I was making fairly good time when I merged onto Highway 40 towards Heber. Those who know the road know that there is a decent stretch that is relatively straight and flat. It was during this stretch that I pushed my little Passat as fast as it could go. As we crested a hill, I saw the absolute worst thing I could see in the situation: a police officer, sitting in his car, with his radar gun pointed in my direction. I instantly looked at the speedometer, which read "135 MPH".

Star Wars jokes, anyone?
At that moment, the world slowed. A million thoughts rushed through my head, not the least of which was how incredibly busted I was. As I passed the cop, he and I made eye contact for a solid three or four seconds. After passing him, I came a conclusion that, in retrospect, I realize took a look of chutzpah: "If he wants to pull me over, he'll have to catch up with me first." The world sped up again and I continued my race towards Heber. I kept a constant eye on my rear-view mirror, expecting the dreaded red and blue lights to show up at any moment.

But they didn't.
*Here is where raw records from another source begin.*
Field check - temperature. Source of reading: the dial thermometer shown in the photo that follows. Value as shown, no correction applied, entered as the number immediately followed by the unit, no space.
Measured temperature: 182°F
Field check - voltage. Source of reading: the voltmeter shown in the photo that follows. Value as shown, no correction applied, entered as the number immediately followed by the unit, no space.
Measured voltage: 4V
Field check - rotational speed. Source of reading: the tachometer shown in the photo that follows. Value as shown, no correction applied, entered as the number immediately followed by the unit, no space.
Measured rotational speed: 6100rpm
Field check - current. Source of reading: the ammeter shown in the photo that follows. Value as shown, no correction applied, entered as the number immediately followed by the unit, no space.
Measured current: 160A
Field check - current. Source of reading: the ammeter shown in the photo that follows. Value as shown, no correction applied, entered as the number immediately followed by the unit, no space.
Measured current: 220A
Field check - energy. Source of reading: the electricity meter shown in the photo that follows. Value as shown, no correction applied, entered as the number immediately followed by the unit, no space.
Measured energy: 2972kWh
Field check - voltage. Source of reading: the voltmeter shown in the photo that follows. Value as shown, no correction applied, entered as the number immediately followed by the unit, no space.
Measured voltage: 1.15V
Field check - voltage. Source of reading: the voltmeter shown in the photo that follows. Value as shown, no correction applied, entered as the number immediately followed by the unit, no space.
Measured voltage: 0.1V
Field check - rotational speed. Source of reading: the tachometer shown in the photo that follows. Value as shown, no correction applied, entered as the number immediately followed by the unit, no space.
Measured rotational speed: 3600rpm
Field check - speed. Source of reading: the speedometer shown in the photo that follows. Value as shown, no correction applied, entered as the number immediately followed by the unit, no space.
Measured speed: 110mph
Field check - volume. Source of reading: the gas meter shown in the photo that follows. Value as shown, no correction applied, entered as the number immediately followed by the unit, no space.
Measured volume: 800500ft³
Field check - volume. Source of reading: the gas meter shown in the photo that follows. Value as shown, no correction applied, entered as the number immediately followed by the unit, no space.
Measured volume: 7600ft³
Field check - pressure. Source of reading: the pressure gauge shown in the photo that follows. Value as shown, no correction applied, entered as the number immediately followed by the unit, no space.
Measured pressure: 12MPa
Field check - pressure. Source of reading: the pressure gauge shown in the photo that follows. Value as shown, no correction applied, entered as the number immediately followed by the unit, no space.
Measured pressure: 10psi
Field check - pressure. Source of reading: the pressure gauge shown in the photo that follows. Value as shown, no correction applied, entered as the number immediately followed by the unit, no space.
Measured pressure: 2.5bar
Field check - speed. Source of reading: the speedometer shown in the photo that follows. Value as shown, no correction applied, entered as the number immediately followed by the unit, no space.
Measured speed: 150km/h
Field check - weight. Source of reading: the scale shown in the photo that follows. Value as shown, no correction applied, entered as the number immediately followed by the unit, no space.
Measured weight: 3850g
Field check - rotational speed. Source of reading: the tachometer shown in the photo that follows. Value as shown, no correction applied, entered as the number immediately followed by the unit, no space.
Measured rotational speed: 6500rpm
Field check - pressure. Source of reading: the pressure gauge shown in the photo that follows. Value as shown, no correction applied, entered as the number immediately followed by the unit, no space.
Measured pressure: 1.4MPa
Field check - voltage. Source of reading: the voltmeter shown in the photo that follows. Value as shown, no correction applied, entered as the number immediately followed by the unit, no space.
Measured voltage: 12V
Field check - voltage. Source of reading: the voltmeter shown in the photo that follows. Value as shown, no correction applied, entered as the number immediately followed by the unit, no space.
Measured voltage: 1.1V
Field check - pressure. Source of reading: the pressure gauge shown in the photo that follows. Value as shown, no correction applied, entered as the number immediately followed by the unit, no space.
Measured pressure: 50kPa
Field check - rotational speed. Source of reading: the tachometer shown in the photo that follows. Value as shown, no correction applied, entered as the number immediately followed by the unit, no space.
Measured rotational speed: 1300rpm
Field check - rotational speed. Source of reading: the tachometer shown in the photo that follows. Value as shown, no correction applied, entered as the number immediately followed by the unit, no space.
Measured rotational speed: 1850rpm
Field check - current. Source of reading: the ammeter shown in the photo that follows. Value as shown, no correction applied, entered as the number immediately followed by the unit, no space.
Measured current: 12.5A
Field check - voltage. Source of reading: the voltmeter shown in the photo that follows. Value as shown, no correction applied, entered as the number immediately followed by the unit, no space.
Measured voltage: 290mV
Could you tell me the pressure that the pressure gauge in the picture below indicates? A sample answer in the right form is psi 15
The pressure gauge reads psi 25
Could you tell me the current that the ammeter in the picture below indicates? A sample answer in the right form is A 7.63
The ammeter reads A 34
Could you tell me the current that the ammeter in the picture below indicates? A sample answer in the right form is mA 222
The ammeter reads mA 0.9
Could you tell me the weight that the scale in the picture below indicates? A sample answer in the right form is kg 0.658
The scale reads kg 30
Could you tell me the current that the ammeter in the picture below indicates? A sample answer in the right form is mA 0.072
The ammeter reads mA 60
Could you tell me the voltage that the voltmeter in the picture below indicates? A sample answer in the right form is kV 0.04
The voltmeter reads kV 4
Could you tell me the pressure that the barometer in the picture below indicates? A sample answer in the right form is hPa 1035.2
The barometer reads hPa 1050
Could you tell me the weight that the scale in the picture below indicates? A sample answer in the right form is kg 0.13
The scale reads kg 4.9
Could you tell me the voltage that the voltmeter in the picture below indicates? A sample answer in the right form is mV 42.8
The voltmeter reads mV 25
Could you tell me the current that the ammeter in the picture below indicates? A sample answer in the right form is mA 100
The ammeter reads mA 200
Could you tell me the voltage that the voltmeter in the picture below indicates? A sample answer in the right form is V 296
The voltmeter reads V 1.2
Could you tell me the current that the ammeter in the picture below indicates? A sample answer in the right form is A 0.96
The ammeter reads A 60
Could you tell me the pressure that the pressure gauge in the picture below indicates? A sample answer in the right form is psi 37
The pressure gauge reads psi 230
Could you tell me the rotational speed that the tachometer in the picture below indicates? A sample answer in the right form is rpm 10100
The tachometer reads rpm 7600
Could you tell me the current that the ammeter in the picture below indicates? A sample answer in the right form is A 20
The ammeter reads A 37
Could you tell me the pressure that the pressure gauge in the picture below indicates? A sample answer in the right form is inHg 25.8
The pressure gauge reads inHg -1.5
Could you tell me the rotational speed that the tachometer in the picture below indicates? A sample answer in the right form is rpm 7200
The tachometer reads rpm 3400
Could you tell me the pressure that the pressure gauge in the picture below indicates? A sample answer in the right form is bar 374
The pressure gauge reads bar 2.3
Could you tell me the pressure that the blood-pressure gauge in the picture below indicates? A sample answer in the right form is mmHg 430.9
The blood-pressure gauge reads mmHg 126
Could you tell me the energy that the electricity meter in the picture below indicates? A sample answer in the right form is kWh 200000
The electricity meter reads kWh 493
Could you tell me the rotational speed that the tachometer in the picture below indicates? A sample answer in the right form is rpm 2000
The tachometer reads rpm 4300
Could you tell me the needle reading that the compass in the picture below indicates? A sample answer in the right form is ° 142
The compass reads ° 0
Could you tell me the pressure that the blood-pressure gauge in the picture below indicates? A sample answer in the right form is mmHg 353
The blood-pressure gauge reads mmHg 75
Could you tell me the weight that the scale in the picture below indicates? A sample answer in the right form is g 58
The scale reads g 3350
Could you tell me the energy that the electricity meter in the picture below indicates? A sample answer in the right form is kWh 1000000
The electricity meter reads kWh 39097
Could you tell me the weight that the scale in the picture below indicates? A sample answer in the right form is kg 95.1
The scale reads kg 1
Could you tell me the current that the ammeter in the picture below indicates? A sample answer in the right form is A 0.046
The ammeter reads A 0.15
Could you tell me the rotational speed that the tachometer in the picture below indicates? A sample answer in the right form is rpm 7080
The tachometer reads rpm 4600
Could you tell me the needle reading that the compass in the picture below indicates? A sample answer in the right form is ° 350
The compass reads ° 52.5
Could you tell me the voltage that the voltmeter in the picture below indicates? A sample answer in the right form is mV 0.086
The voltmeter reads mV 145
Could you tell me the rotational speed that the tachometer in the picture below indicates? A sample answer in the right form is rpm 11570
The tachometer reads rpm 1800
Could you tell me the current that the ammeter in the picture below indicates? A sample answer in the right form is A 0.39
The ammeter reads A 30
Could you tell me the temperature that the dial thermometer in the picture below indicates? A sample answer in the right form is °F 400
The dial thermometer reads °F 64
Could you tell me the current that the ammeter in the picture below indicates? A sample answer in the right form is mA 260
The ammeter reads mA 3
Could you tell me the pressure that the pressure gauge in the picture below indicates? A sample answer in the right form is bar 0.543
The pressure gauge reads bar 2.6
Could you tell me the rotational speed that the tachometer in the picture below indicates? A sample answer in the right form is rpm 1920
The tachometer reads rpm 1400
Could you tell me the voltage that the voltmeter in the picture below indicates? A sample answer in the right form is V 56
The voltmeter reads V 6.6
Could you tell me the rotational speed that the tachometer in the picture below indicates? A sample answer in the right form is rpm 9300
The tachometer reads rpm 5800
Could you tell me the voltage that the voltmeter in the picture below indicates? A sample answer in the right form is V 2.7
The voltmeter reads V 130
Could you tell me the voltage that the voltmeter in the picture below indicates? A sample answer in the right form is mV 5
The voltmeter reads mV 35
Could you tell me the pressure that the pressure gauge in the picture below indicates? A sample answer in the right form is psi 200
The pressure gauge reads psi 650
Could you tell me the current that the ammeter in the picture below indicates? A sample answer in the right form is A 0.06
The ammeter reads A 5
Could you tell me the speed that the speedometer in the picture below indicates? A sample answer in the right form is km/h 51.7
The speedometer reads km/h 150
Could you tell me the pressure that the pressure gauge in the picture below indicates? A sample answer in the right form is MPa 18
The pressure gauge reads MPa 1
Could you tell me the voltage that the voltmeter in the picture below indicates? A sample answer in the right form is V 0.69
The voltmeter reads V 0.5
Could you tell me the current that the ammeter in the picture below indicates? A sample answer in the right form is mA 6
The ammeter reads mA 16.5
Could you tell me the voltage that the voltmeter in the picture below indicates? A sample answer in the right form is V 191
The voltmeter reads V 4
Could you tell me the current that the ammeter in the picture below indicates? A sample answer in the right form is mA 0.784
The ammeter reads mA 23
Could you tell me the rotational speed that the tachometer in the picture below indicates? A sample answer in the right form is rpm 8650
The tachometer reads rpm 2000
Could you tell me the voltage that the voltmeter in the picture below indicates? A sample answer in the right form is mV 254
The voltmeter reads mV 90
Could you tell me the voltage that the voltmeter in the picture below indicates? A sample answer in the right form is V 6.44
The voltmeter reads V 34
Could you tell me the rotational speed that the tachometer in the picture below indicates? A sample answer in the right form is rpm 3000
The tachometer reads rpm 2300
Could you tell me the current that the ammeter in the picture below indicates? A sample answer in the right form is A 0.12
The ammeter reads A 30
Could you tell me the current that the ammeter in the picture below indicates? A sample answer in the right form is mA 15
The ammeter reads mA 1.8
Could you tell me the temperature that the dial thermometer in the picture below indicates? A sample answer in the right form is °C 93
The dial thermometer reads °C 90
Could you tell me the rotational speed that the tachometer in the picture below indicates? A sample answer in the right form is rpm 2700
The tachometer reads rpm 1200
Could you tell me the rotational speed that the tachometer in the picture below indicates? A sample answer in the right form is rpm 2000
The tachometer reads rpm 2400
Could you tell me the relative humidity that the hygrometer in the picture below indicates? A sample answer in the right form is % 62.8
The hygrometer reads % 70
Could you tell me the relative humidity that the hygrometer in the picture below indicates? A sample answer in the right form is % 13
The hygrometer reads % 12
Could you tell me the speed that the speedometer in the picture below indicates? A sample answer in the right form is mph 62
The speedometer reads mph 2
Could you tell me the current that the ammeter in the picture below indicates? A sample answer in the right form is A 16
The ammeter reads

I kept speeding towards Heber and was not interrupted by any sort of law enforcement official. That being the case, I made it to Heber with about seven minutes to spare, and the Lillards made their flight.

I don't think I'll ever know why that cop chose not to pull me over. Perhaps he was too lazy to catch up with me. Perhaps he saw Shaggy in my back seat and was a fan. Perhaps he saw the Sundance sticker on the side of my car and assumed I had a connection with Robert Redford himself, and he didn't want to inconvenience the man. Whatever the case is, due to my driving and that cop not pulling me over, I made it from the 13th South I-15 exit to the Heber Airport in 33 minutes. Flat.

Men of Greatness
And so, as was mentioned before, Thursday marks the beginning of my fourth year at Sundance. What stories will I walk away with this year? Only time—and my next few entries—shall tell.


Tiff said...

You never told me you met N. Fillion...is that why you finally took Ry's and my advice to watch "Firefly"? Yeah, that's right, we told you to watch it like 3 years ago buddy:) Probably the first, and perhaps the last, time I've ever given you movie/TV advice that you took advantage of and enjoyed.

The Former 786 said...

Yay for Nathan!

Boo for Matt!

I don't care if he's 30, he still acts like he's 12.